> **Dataset extract**
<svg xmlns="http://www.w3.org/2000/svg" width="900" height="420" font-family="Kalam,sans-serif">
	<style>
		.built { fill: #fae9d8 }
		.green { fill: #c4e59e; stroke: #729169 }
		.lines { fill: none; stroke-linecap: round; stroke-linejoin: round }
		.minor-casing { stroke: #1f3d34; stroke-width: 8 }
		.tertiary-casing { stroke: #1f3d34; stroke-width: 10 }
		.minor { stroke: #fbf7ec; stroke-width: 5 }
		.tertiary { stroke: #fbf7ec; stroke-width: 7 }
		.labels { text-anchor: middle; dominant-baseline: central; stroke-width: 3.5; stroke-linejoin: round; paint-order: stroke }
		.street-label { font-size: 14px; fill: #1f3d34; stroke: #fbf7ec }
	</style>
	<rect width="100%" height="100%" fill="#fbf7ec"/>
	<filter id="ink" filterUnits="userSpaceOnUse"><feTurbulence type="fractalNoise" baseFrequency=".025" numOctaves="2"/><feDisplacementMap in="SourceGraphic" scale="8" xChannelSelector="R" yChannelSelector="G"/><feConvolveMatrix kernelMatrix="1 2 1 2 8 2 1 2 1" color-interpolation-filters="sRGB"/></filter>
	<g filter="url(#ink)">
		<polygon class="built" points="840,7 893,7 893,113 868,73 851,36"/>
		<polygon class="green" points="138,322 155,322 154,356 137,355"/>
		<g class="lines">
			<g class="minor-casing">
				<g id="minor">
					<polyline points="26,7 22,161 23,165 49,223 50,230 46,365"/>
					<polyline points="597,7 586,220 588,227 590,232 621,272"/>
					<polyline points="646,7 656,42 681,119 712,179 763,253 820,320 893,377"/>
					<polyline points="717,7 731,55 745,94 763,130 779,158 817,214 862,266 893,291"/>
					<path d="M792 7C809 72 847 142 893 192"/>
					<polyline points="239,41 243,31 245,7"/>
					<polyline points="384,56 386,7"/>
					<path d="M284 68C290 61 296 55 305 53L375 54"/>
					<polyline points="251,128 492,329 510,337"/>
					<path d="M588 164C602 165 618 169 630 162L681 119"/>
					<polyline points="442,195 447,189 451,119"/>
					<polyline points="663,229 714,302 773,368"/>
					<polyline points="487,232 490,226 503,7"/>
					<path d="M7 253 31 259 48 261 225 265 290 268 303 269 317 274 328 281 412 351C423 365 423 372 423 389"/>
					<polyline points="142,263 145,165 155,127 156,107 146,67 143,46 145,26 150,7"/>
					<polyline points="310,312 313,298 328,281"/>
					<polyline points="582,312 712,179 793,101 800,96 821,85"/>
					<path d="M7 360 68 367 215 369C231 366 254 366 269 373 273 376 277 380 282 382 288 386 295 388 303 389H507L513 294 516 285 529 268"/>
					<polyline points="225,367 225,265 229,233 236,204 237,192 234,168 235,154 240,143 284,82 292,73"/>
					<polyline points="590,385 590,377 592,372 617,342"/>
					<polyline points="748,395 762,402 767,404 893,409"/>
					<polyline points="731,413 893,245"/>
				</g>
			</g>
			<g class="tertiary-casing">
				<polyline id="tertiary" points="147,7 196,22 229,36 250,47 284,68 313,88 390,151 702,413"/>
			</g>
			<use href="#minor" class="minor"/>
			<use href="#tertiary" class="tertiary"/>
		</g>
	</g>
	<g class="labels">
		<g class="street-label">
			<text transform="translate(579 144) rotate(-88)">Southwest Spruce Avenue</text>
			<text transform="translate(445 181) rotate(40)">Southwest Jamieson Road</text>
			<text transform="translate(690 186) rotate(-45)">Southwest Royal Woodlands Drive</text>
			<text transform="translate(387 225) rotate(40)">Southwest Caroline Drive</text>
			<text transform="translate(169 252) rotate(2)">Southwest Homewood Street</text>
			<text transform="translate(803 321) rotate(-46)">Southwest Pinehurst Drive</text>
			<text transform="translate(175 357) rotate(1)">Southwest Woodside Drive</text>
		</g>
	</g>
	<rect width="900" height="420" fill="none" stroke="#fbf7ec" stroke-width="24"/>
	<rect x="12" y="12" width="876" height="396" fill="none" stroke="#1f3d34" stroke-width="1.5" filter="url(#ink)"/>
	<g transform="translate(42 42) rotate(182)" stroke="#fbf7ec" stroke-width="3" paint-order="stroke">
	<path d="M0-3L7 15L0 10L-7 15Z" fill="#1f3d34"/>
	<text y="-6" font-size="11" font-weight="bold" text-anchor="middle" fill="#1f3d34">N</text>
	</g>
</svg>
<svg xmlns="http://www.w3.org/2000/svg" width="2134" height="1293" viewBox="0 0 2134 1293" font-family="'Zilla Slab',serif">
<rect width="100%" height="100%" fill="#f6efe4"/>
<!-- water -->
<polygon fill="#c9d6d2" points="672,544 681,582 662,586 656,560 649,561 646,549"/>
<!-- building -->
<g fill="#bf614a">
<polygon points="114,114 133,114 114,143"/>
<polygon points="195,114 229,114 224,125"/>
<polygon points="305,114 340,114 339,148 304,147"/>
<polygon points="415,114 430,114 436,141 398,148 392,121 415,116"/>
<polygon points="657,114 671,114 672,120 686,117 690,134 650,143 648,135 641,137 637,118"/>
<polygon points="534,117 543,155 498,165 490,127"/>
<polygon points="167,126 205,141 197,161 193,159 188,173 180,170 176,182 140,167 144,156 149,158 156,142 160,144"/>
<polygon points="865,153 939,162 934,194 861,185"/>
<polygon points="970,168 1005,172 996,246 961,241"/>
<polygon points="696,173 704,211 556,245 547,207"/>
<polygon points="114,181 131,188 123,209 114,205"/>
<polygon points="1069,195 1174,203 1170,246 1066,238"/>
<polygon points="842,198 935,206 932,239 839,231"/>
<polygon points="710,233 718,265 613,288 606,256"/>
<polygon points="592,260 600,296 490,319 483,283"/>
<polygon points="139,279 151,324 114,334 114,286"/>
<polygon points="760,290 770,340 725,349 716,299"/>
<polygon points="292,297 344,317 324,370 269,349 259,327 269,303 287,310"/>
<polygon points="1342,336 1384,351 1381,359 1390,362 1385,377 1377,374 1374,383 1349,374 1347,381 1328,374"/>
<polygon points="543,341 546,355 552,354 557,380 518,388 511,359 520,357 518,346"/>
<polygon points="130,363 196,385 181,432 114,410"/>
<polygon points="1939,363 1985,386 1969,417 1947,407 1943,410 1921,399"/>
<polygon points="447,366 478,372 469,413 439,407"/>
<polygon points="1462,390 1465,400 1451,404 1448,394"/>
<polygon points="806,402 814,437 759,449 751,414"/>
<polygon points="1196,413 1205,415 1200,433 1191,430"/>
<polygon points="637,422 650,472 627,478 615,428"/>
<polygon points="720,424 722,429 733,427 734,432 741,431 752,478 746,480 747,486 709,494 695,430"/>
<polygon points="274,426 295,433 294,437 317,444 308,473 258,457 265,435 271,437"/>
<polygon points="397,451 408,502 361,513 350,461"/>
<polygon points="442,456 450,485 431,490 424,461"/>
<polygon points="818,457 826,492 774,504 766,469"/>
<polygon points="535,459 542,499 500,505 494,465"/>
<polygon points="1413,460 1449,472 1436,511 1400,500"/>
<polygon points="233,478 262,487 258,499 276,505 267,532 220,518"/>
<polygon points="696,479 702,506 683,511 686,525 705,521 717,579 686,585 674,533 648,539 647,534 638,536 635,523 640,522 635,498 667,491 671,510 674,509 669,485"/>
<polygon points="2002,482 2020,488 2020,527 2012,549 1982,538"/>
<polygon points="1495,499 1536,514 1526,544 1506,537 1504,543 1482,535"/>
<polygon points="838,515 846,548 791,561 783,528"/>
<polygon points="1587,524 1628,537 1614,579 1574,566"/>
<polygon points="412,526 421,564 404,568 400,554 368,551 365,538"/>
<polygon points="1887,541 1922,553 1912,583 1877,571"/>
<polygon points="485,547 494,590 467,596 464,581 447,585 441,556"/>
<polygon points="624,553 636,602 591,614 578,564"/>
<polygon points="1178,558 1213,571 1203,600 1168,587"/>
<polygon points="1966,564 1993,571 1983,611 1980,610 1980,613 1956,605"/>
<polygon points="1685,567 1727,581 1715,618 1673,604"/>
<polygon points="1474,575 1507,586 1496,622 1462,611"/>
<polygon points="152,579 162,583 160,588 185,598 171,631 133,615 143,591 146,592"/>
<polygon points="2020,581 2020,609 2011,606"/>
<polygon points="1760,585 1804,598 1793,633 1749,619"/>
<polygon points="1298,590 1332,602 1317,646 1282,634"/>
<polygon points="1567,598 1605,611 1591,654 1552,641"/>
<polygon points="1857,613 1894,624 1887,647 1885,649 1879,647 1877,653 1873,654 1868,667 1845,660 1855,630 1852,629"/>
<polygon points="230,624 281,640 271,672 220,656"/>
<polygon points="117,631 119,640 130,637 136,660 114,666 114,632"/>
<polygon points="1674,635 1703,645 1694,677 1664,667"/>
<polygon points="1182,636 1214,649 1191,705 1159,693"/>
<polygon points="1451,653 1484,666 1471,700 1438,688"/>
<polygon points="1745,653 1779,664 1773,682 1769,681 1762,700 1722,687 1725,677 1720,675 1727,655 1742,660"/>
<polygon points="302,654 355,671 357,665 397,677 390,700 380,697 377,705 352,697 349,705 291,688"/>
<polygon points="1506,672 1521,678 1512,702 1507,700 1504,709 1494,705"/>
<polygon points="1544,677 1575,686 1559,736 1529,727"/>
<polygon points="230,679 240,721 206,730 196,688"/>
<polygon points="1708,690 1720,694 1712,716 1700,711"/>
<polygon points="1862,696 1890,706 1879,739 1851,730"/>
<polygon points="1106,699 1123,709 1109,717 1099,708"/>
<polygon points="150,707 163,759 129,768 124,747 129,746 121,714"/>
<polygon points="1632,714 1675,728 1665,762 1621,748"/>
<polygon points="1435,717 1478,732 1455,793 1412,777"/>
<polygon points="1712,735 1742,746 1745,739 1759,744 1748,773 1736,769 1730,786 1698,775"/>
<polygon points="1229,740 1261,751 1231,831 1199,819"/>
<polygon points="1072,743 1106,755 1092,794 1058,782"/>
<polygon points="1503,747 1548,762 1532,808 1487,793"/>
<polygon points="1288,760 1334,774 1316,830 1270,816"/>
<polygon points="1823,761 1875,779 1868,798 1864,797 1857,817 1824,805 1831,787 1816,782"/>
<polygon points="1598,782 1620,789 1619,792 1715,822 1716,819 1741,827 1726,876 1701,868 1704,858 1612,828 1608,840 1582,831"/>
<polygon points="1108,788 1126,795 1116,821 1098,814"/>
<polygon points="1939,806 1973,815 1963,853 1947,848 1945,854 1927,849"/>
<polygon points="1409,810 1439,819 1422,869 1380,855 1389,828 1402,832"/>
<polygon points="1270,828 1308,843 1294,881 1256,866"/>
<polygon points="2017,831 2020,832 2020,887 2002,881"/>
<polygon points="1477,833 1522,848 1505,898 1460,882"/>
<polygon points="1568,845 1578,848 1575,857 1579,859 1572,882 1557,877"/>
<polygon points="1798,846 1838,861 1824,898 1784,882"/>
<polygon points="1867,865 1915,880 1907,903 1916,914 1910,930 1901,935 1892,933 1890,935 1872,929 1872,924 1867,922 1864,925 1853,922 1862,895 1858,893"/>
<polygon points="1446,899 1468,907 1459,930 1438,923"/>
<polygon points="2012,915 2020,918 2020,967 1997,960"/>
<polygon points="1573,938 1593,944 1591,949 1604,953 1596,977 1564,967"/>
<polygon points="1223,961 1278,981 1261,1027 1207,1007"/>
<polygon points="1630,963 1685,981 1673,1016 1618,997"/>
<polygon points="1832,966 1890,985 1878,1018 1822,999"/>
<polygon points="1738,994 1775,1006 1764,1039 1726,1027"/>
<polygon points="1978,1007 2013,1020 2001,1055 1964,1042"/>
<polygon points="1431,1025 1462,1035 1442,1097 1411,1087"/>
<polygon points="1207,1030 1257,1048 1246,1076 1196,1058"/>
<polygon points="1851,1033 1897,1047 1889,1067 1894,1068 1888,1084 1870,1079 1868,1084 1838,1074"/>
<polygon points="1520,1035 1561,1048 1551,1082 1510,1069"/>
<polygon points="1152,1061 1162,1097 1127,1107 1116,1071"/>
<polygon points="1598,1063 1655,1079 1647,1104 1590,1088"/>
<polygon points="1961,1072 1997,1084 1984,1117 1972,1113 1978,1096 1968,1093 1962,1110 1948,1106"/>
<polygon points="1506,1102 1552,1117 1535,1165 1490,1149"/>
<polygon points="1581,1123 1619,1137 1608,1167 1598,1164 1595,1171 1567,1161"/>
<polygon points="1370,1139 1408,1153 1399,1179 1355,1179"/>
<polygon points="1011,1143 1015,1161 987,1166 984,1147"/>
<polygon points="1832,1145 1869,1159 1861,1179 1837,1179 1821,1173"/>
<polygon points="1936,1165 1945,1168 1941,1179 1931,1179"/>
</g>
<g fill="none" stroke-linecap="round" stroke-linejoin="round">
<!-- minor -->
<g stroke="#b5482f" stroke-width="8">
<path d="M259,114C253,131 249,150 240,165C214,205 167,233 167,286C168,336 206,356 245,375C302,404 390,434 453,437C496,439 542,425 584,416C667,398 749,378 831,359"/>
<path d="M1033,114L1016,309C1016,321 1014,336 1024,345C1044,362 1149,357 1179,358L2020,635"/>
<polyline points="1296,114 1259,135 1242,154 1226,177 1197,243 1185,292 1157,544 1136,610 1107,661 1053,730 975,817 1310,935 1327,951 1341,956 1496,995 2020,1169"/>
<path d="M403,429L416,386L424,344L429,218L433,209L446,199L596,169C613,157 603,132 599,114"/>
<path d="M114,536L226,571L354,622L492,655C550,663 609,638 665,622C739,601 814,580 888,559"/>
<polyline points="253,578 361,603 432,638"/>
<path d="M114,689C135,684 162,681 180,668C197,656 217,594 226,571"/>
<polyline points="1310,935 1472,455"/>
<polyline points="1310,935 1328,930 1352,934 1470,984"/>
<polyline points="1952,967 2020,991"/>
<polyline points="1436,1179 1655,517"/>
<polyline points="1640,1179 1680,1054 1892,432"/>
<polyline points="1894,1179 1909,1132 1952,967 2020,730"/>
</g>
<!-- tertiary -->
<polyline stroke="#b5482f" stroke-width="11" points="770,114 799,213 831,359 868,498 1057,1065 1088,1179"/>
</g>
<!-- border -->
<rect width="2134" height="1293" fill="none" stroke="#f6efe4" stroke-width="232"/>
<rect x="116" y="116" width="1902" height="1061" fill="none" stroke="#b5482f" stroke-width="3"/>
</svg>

> **Exercise aim**
Search the material above for "lines". Pull out each line where it shows up.

> **Answer to the problem**
		.lines { fill: none; stroke-linecap: round; stroke-linejoin: round }
		<g class="lines">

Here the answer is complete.